_FRAGMENTO DEL DOCUMENTO_:
John Robinson Jeffers: el paisaje como religión

'Una cabaña, un bosque, caballos de corral, lengua de tierra, granjas, graneros, tierras altas, helechos, laderas en el sol: un orden infinito y estático...'

Holguín
John Robinson Jeffers
John Robinson Jeffers Monterey Weekly County

 

En 1913, Una Call Kuster y el entonces poco conocido John Robinson Jeffers contraen nupcias, después de varios incidentes y un escándalo ordinario. El matrimonio terminará retirándose, poco después, a Carmel Point, en la costa central del estado de California, donde Jeffers construirá una casa (Tor House) y una torre de estilo irlandés (Hawk Tower), para su esposa. Ambas construcciones son de piedra, y están rodeadas del paisaje natural de la zona: mar y bahía, pero también —y sobre todo— grandes extensiones de montañas. Hoy se sabe que el poeta norteamericano John Robinson Jeffers (1887-1962) debe su fama a su asunción de ese paisaje, en medio del cual vivió, desde entonces, el resto de su vida.

El nombre de Jeffers está ligado a cierto ambientalismo que llamaríamos "naturalista", por su poderosa  frase versal, en la que el tópico del paisaje —es decir, su indiferente existencia— discurre con la misma tranquilidad con que se oye moverse al viento entre el ramaje alto (siempre alto) de una secuoya (y suponemos que de una Sequoia sempervirens, es decir: una secuoya californiana).

Porque, ¿qué son sino viñetas de "lo-bucólico-como-realidad" esos "sujetos" que pueblan el poema de Jeffers?

_DATOS PROPORCIONADOS_:
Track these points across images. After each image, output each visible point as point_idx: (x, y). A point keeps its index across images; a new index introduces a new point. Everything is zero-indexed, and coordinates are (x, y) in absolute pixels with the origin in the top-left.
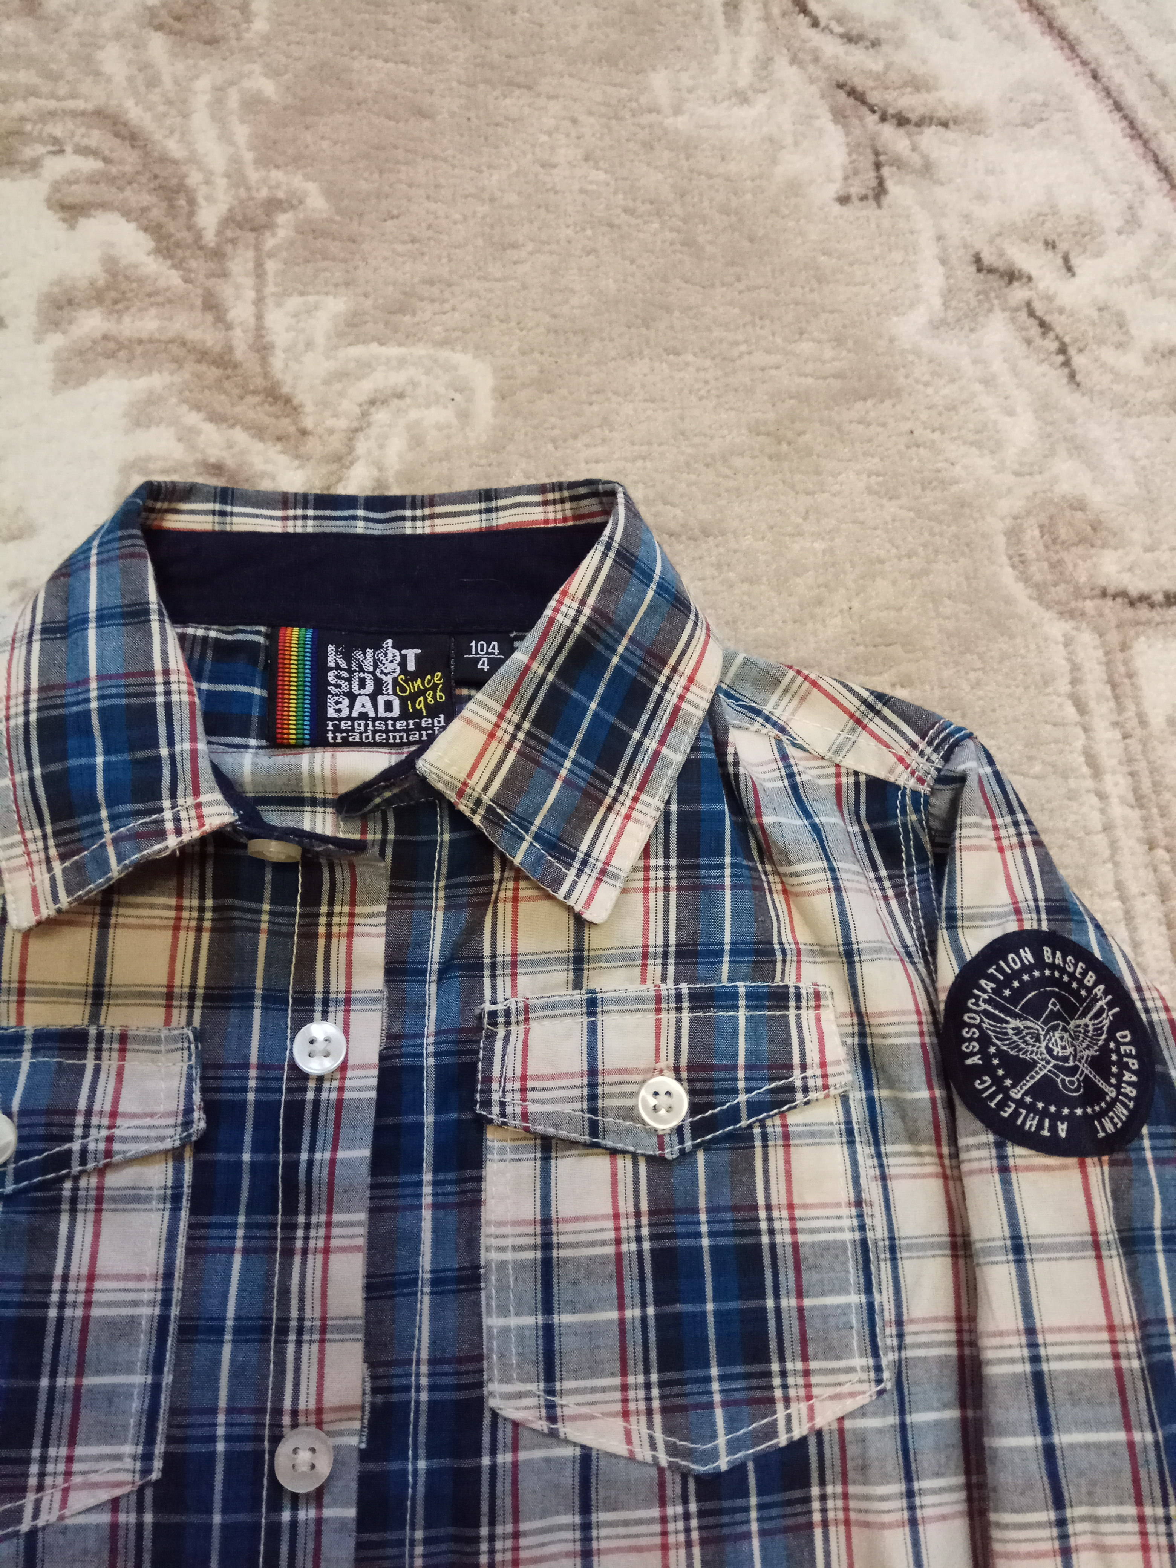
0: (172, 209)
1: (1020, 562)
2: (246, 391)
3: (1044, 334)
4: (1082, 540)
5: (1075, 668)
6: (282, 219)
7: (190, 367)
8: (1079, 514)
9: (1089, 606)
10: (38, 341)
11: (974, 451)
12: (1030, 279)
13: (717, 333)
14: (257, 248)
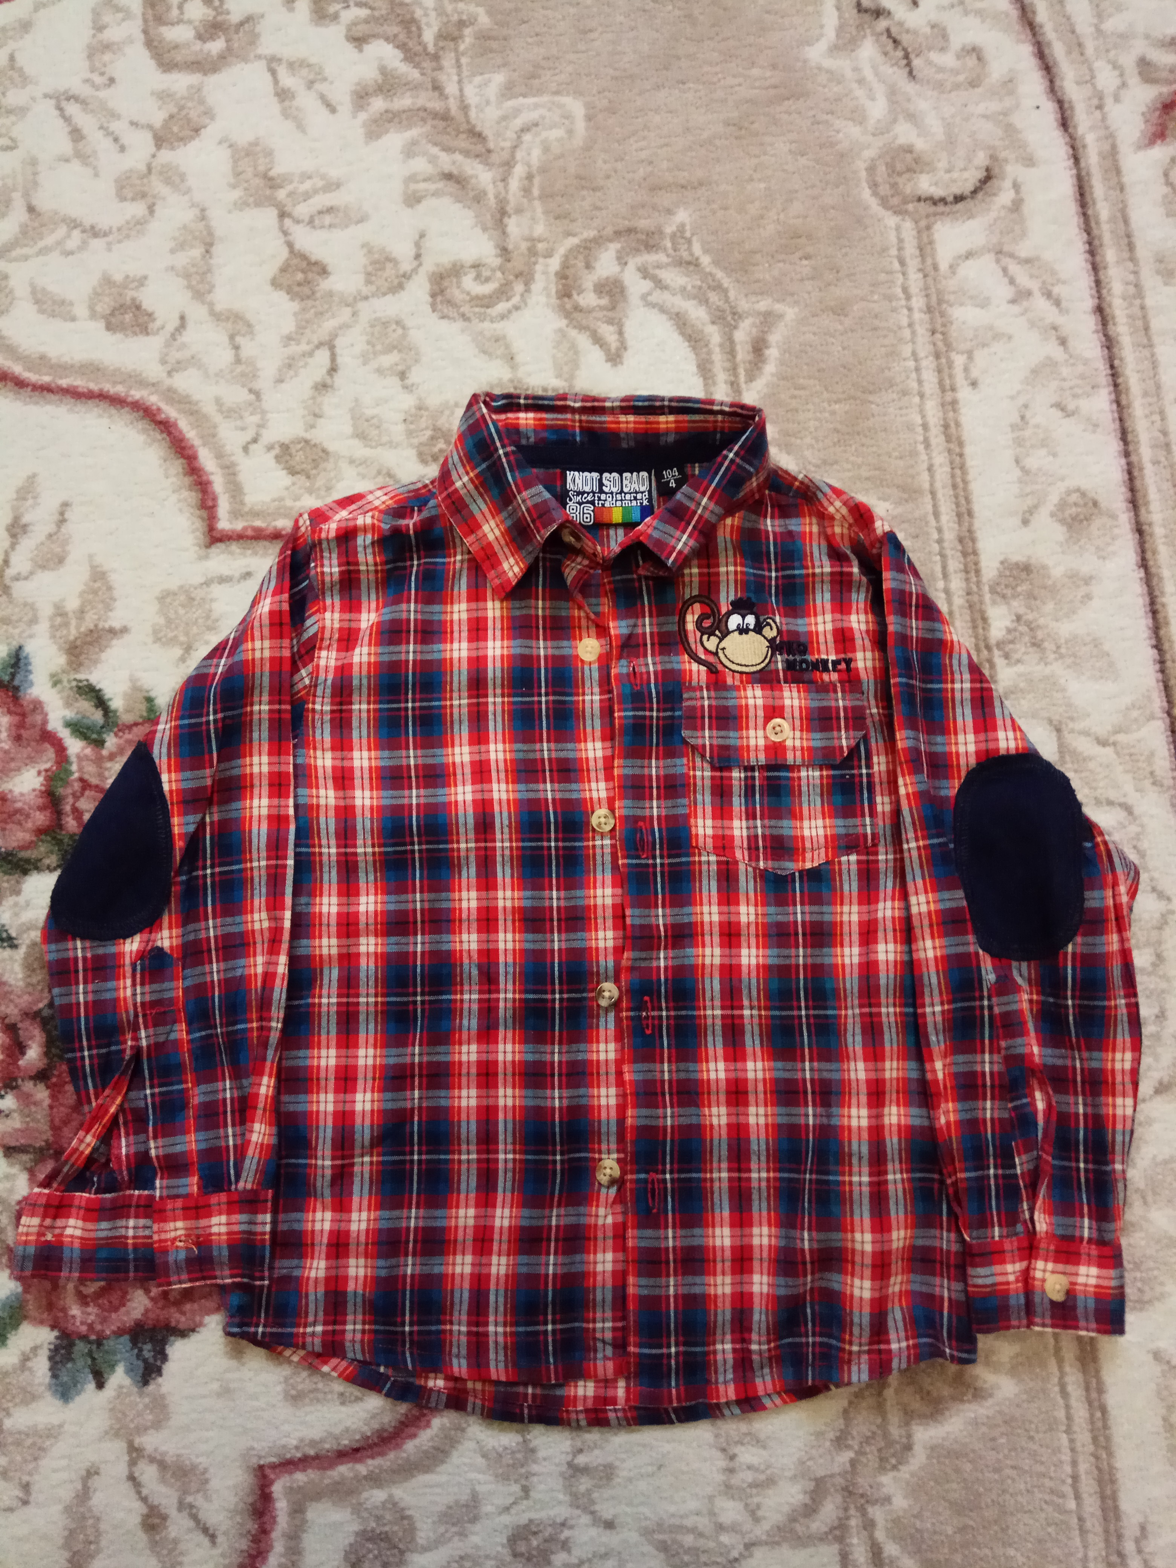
0: (409, 32)
1: (874, 185)
2: (458, 132)
3: (896, 48)
4: (909, 170)
5: (900, 241)
6: (467, 31)
7: (430, 122)
8: (908, 156)
9: (910, 207)
10: (354, 117)
11: (851, 123)
12: (889, 13)
13: (706, 68)
14: (456, 50)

_TAREA A REALIZAR_: Prosigue el texto sobre John Robinson Jeffers y el paisaje después de la pregunta con la que termina.

_RESULTADO DEL EJERCICIO_:
Una cabaña, un bosque, caballos de corral, lengua de tierra, granjas, graneros, tierras altas, helechos, laderas en el sol: un orden infinito y estático —aunque regulado— de entes paradigmáticos de cualquier serranía, en la que ese conjunto (o su resultado en el texto) es la subordinación del ojo poético al segmento de realidad que lo atraviesa y antecede.

Así se lee en la obra general del autor (Tamar and Other Poems, Roan Stallion, The Women at Point Sur, Give Your Heart to the Hawks, etc., que le valieran una connotada fama, sobre todo, en los años 20 y 30 de la centuria anterior). Y así se lee también esta edición de Los poemas de Tor House, con prólogo y traducción de Rafael Ramírez.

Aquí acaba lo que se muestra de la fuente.